Another thing that comes to mind in terms of parity is the room for error being minimal. It’s cliché to say a sport is a game of inches, every sport claims to be. However, Stanley Cup Playoff games often result in close games that are decided by one goal or even in overtime. One team scores in overtime, they take a series lead and the goal can even be a fluke-goal (it happens). Many of the games in the current playoffs have been decided by one goal or have been close games, speaking to the difference between some of the best teams being minimal but also to every play having value. The NBA sadly produces a lot of blowout games and a lot of series dominations.
Game Endings
The last five minutes in a hockey game give or take are five minutes. The last five minutes in an NBA game can be 30 minutes. Moreover, a one-score basketball game is exciting (if there is a last-second shot) but there is no comparison to the final two minutes when the goalie is pulled. One team has a one-goal lead and the other team has that extra skater on the ice and everyone from fans in the arena to those watching on TV hold their breath.
Then, of course, there are NHL playoffs overtimes. There is no better overtime in sports than sudden-death overtime. The NHL playoff games end the moment the puck finds the back of the net, one score, and the game ends. Stanley Cup playoffs overtimes require you to watch the entire overtime because if you tune in late, you might miss the goal, the game-winning goal.
Every Series Feels Like One to Remember
As mentioned earlier, there are no blowouts, or rarely will you see a team dominate a series from start to finish in the Stanley Cup Playoffs. More importantly, every series can go the full seven games. When you watch a full series, you see the progressions and the constant adjustments.

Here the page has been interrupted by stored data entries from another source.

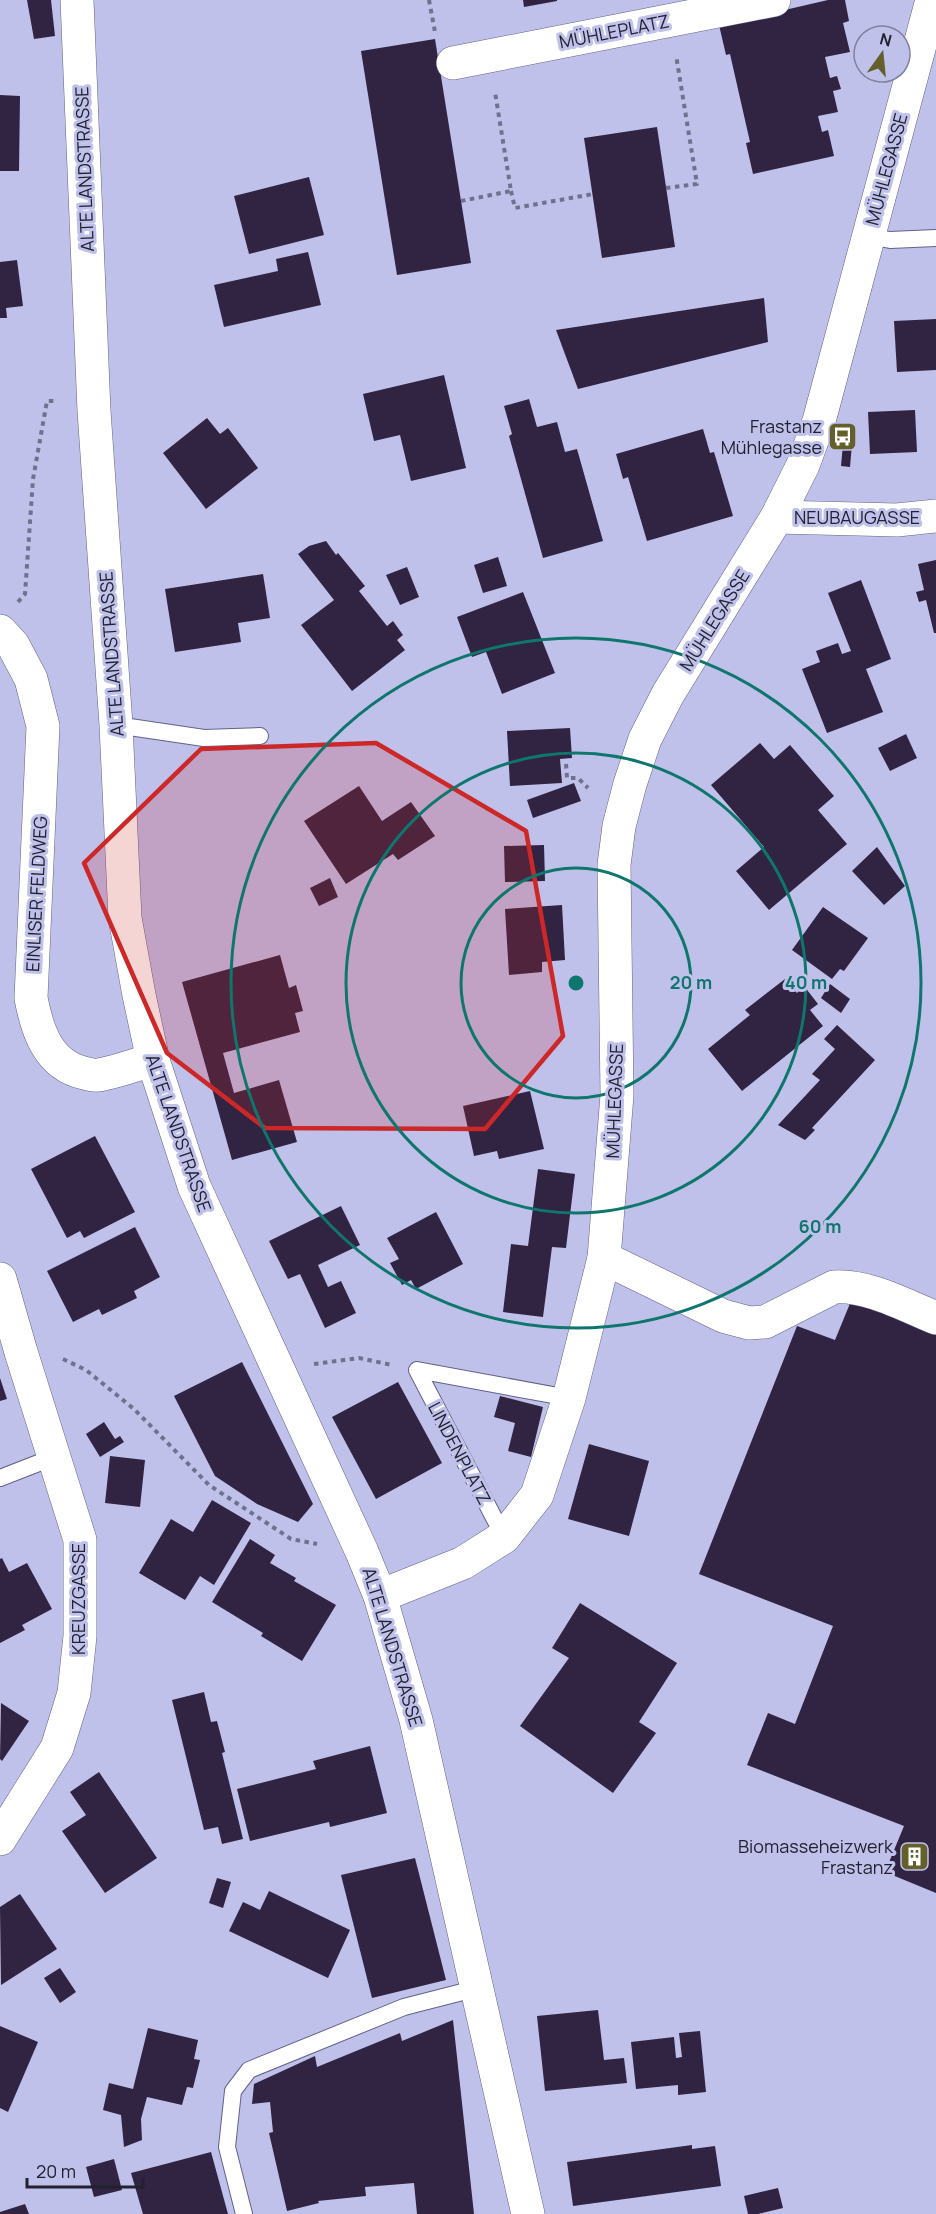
<svg xmlns="http://www.w3.org/2000/svg" width="936" height="2214" font-family="Manrope,sans-serif">
  <rect width="100%" height="100%" fill="#c0c1eb"/>
  <!-- building -->
  <g fill="#312342">
    <path d="M27 0H51L55 36 34 39Z"/>
    <path d="M523 0H557V1L524 7Z"/>
    <path d="M828 0H845L849 21 843 23 850 52 825 57 830 78 837 76 841 89 833 91 838 112 818 116 822 132 828 130 834 156 753 174 746 143 750 142 730 54 726 55 719 25Z"/>
    <path d="M435 39 471 263 397 275 361 51Z"/>
    <path d="M0 95 20 96 19 171H0Z"/>
    <path d="M657 127 675 247 602 258 584 138Z"/>
    <path d="M309 177 324 235 249 254 234 196Z"/>
    <path d="M308 252 321 305 224 327 214 285 278 271 276 259Z"/>
    <path d="M17 260 23 306 6 308 7 318H0V262Z"/>
    <path d="M764 298 768 342 578 389 556 330Z"/>
    <path d="M936 319V370L897 372 894 321Z"/>
    <path d="M444 375 466 468 411 481 400 435 374 441 363 394Z"/>
    <path d="M529 399 537 427 557 422 565 452 577 449 603 541 543 558 509 436 512 434 504 406Z"/>
    <path d="M915 410 917 452 870 454 868 412Z"/>
    <path d="M207 418 220 434 228 428 258 468 206 509 163 453Z"/>
    <path d="M703 429 710 453 714 452 733 516 647 541 628 477 623 479 616 454Z"/>
    <path d="M843 444H852L850 467 841 466Z"/>
    <path d="M326 541 336 555 338 553 365 586 359 591 387 626 393 621 403 635 397 640 405 650 352 691 301 625 334 600 298 554 309 546Z"/>
    <path d="M498 557 507 586 483 593 474 565Z"/>
    <path d="M936 560V633H934L926 600 919 602 916 592 924 590 918 564Z"/>
    <path d="M407 567 419 597 400 605 386 575Z"/>
    <path d="M263 574 270 618 238 623 241 642 175 652 165 589Z"/>
    <path d="M861 580 891 659 866 669 883 712 827 733 802 669 820 662 816 651 838 643 842 654 851 651 828 593Z"/>
    <path d="M523 592 555 673 502 694 486 652 472 657 457 617Z"/>
    <path d="M570 728 572 758 560 759 562 783 510 786 507 731Z"/>
    <path d="M906 734 917 758 890 771 878 748Z"/>
    <path d="M760 743 774 759 790 745 834 796 818 810 847 844 769 910 736 871 764 847 711 785Z"/>
    <path d="M574 783 581 801 533 818 527 800Z"/>
    <path d="M359 786 382 821 411 802 435 836 398 860 393 854 346 884 304 821Z"/>
    <path d="M544 845 545 881 505 882 504 846Z"/>
    <path d="M877 847 905 886 884 905 852 871Z"/>
    <path d="M330 878 338 897 319 906 310 888Z"/>
    <path d="M562 905 565 960 542 962V972L509 975 505 909Z"/>
    <path d="M823 907 868 938 844 971 840 969 832 979 792 950Z"/>
    <path d="M280 955 289 988 296 985 303 1011 295 1013 300 1032 223 1053 234 1093 279 1080 297 1142 232 1160 182 982Z"/>
    <path d="M785 979 797 993 804 986 818 1004 810 1010 823 1026 742 1091 708 1049 750 1015 745 1010Z"/>
    <path d="M830 984 850 999 841 1013 821 998Z"/>
    <path d="M837 1025 875 1060 812 1128 815 1130 805 1140 778 1125 820 1080 812 1074 835 1049 824 1039Z"/>
    <path d="M530 1091 544 1149 499 1159 497 1151 474 1156 463 1106Z"/>
    <path d="M95 1136 135 1212 84 1238 80 1231 67 1238 31 1169Z"/>
    <path d="M538 1169 575 1174 566 1248 552 1247 543 1317 503 1312 511 1244 528 1246Z"/>
    <path d="M341 1206 360 1245 318 1265 328 1287 341 1281 356 1313 325 1328 300 1274 288 1279 269 1241Z"/>
    <path d="M436 1212 463 1264 416 1289 411 1280 402 1285 390 1263 399 1259 387 1238Z"/>
    <path d="M135 1227 160 1277 134 1291 137 1298 102 1315 99 1309 73 1322 47 1271Z"/>
    <path d="M851 1301 936 1334V1893L885 1872 904 1826 747 1765 768 1713 795 1724 833 1626 699 1574 797 1326 835 1340Z"/>
    <path d="M242 1362 313 1504 298 1522 257 1504 215 1476 174 1396Z"/>
    <path d="M0 1378 7 1399 0 1401Z"/>
    <path d="M398 1382 442 1463 376 1499 332 1417Z"/>
    <path d="M500 1396 543 1407 531 1457 508 1451 515 1423 494 1417Z"/>
    <path d="M104 1422 115 1439 120 1436 124 1442 100 1457 86 1434Z"/>
    <path d="M589 1444 649 1461 629 1536 568 1519Z"/>
    <path d="M110 1456 145 1460 140 1507 105 1503Z"/>
    <path d="M212 1500 251 1523 214 1585 200 1576 185 1600 139 1573 171 1519 193 1532Z"/>
    <path d="M250 1539 275 1555 270 1563 296 1578 294 1581 336 1605 302 1661 261 1636 263 1633 212 1602Z"/>
    <path d="M2 1558 9 1572 27 1563 52 1609 22 1625 25 1630 0 1643V1559Z"/>
    <path d="M580 1603 677 1663 639 1722 656 1733 613 1793 520 1726 569 1658 552 1648Z"/>
    <path d="M204 1692 211 1722 217 1721 225 1752 222 1753 243 1839 222 1844 218 1827 204 1830 172 1700Z"/>
    <path d="M1 1703 29 1721 2 1761 0 1759Z"/>
    <path d="M370 1746 387 1813 330 1827 329 1822 250 1841 237 1789 316 1769 313 1761Z"/>
    <path d="M99 1772 157 1858 105 1893 62 1831 86 1815 70 1792Z"/>
    <path d="M415 1858 446 1980 372 1998 341 1875Z"/>
    <path d="M217 1878 231 1882 223 1908 209 1903Z"/>
    <path d="M269 1891 350 1930 328 1978 229 1931 243 1902 260 1910Z"/>
    <path d="M20 1894 57 1949 1 1985 0 1907Z"/>
    <path d="M60 1968 76 1992 60 2003 44 1978Z"/>
    <path d="M598 2010 604 2060 624 2058 627 2083 545 2091 537 2016Z"/>
    <path d="M453 2020 474 2214H417L414 2183 365 2187 366 2196 318 2201 319 2203 287 2211 269 2133 273 2132 270 2102 252 2104 254 2084 315 2056 317 2067 400 2033 402 2041Z"/>
    <path d="M0 2026 38 2042 8 2112 0 2108Z"/>
    <path d="M148 2028 198 2040 194 2059 200 2060 193 2088 187 2087 182 2105 147 2097 141 2119 142 2140 124 2147 121 2115 103 2110 109 2083 133 2089Z"/>
    <path d="M700 2031 706 2092 678 2095V2085L636 2089 631 2042 674 2037 676 2058 682 2057 679 2033Z"/>
    <path d="M692 2145V2149L715 2146 721 2186 573 2206 567 2162Z"/>
    <path d="M211 2152 228 2214H143L131 2173Z"/>
    <path d="M114 2159 122 2190 94 2197 86 2167Z"/>
    <path d="M778 2188 783 2208 758 2214H748L744 2196Z"/>
    <path d="M25 2204 29 2214H0V2212Z"/>
  </g>
  <g fill="none" stroke-linecap="round" stroke-linejoin="round">
    <defs>
      <g id="service">
        <path d="M868 236 890 240 936 238"/>
        <path d="M116 725 204 738 260 736"/>
        <path d="M0 1478 54 1457"/>
        <path d="M504 1537 417 1370 569 1398"/>
        <path d="M244 2214 227 2147 233 2091 249 2070 404 2007 478 1988"/>
      </g>
      <g id="minor">
        <path d="M453 63 774 0"/>
        <path d="M777 517 897 520 936 516"/>
        <path d="M0 631 13 645 31 679 43 726 31 998C37 1030 48 1065 84 1073 89 1074 94 1076 98 1075 113 1073 137 1064 153 1060"/>
        <path d="M604 1258 723 1316 749 1323 765 1322 834 1287C869 1285 904 1305 936 1318"/>
        <path d="M0 1279 21 1352 80 1540V1636L74 1693 57 1748 0 1839"/>
        <path d="M380 1596 463 1563 504 1537 537 1495 569 1398 604 1258 617 1095 614 865 619 826 630 784 645 739 668 694 777 517 803 465 819 421 932 0"/>
      </g>
      <path id="secondary" d="M77 0 94 411 116 725 125 918 139 995 153 1060 194 1186 362 1552 380 1596 416 1720 528 2214"/>
    </defs>
    <!-- service casing -->
    <use href="#service" stroke="#626187" stroke-width="18"/>
    <!-- minor casing -->
    <use href="#minor" stroke="#626187" stroke-width="34"/>
    <!-- secondary casing -->
    <use href="#secondary" stroke="#626187" stroke-width="34"/>
    <!-- path -->
    <g stroke="#70718d" stroke-width="4" stroke-dasharray="4.5 4.5" stroke-linecap="butt">
      <path d="M429 0 435 32"/>
      <path d="M666 188 697 184 676 55"/>
      <path d="M511 191 515 208 593 194"/>
      <path d="M461 201 511 191 495 92"/>
      <path d="M18 602 25 594 33 479 47 401H57"/>
      <path d="M566 764 567 778H578L588 788"/>
      <path d="M63 1359 86 1370 134 1409 209 1485 291 1539 317 1544"/>
      <path d="M314 1364 359 1358 392 1365"/>
    </g>
    <!-- service -->
    <use href="#service" stroke="#fff" stroke-width="16"/>
    <!-- minor -->
    <use href="#minor" stroke="#fff" stroke-width="33"/>
    <!-- secondary -->
    <use href="#secondary" stroke="#fff" stroke-width="33"/>
  </g>
  <!-- marked area -->
  <path fill="#cd2828" fill-opacity="0.2" stroke="#cd2828" stroke-width="4.5" stroke-linejoin="round" d="M376 743 526 831 563 1036 485 1129 265 1128 167 1053 84 863 201 749Z"/>
  <!-- distance rings -->
  <g fill="none" stroke="#0f766e" stroke-width="3">
    <circle cx="576" cy="983" r="115"/>
    <circle cx="576" cy="983" r="230"/>
    <circle cx="576" cy="983" r="345"/>
  </g>
  <!-- icons -->
  <defs>
    <symbol id="bus-square" viewBox="-11 -11 22 22"><rect x="-9" y="-9" width="18" height="18" rx="4" fill="#64602c" stroke="#c0c1eb"/><path d="M-5-6H5V4H4V6H2V4H-2V6H-4V4H-5ZM-3.5-4V0h7V-4ZM-3.5 1.2v1.5H-2V1.2ZM2 1.2v1.5H3.5V1.2Z" fill="#fff"/></symbol>
    <symbol id="building-square" viewBox="-11 -11 22 22"><rect x="-9" y="-9" width="18" height="18" rx="4" fill="#64602c" stroke="#c0c1eb"/><path d="M-4-6H4V6H1V3H-1V6H-4ZM-2.5-4.3h1.7v1.8h-1.7ZM.8-4.3h1.7v1.8H.8ZM-2.5-1h1.7V.8h-1.7ZM.8-1h1.7V.8H.8Z" fill="#fff"/></symbol>
  </defs>
  <g fill-rule="evenodd">
    <use href="#bus-square" x="826" y="420" width="33" height="33"/>
    <use href="#building-square" x="898" y="1840" width="33" height="33"/>
  </g>
  <g text-anchor="middle" dominant-baseline="central" stroke-width="6" stroke-linejoin="round" paint-order="stroke">
    <!-- street labels -->
    <g font-size="18" fill="#212130" stroke="#c0c1eb">
      <text transform="translate(614 31) rotate(-11)">MÜHLEPLATZ</text>
      <text transform="translate(84 169) rotate(-92)">ALTE LANDSTRASSE</text>
      <text transform="translate(886 169) rotate(-75)">MÜHLEGASSE</text>
      <text x="857" y="517">NEUBAUGASSE</text>
      <text transform="translate(714 620) rotate(-58)">MÜHLEGASSE</text>
      <text transform="translate(111 654) rotate(-94)">ALTE LANDSTRASSE</text>
      <text transform="translate(36 894) rotate(-87)">EINLISER FELDWEG</text>
      <text transform="translate(614 1101) rotate(-88)">MÜHLEGASSE</text>
      <text transform="translate(179 1133) rotate(71)">ALTE LANDSTRASSE</text>
      <text transform="translate(460 1453) rotate(62)">LINDENPLATZ</text>
      <text transform="translate(78 1599) rotate(-90)">KREUZGASSE</text>
      <text transform="translate(393 1647) rotate(73)">ALTE LANDSTRASSE</text>
    </g>
    <!-- poi labels -->
    <g font-size="18" fill="#212130" stroke="#c0c1eb" text-anchor="end">
      <text x="822" y="426">Frastanz<tspan x="822" dy="21">Mühlegasse</tspan></text>
      <text x="893" y="1846">Biomasseheizwerk<tspan x="893" dy="21">Frastanz</tspan></text>
    </g>
  </g>
  <circle cx="576" cy="983" r="9" fill="#0f766e" stroke="#c0c1eb" stroke-width="3"/>
  <g font-size="18" text-anchor="middle" font-weight="bold" fill="#0f766e" stroke="#c0c1eb" stroke-width="6" stroke-linejoin="round" paint-order="stroke">
    <text x="691" y="989">20 m</text>
    <text x="806" y="989">40 m</text>
    <text x="820" y="1233">60 m</text>
  </g>
  <!-- north arrow -->
  <g transform="translate(882 54) rotate(15)"><circle r="28" fill="#c0c1eb" stroke="#8081a0" stroke-width="1.5"/>
  <path d="M0-4.5L10 22L0 15L-10 22Z" fill="#64602c"/>
  <text y="-9" font-size="16" font-weight="bold" text-anchor="middle" fill="#212130">N</text>
  </g>
  <!-- scale -->
  <path d="M27 2178v9h116v-9" fill="none" stroke="#212130" stroke-width="3"/>
  <text x="36" y="2178" font-size="18" fill="#212130" stroke="#c0c1eb" stroke-width="4.5" paint-order="stroke">20 m</text>
</svg>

Likewise, the teams can oftentimes play in a back and forth series where the momentum swings with every bounce of the puck, resulting in some great matchups that one can look back and truly think about what could have happened if the other team advanced. It could be the explanation as well for why the moment a team is eliminated, the devastation is truly felt. Ultimately, the Stanley Cup Final is a culmination of two teams that have endured a hard-fought season and playoffs and have earned the Stanley Cup.
I can convince you if you don’t want to be convinced. You can shoot your arrow and draw your target around where it lands. As a sports fan, I can tell you that the NHL has not disappointed. Likewise, you can’t appreciate a sport unless you give it a chance. The NBA Playoffs may have lost some excitement, the NHL’s didn’t, they never have. You might surprise yourself, I know I did.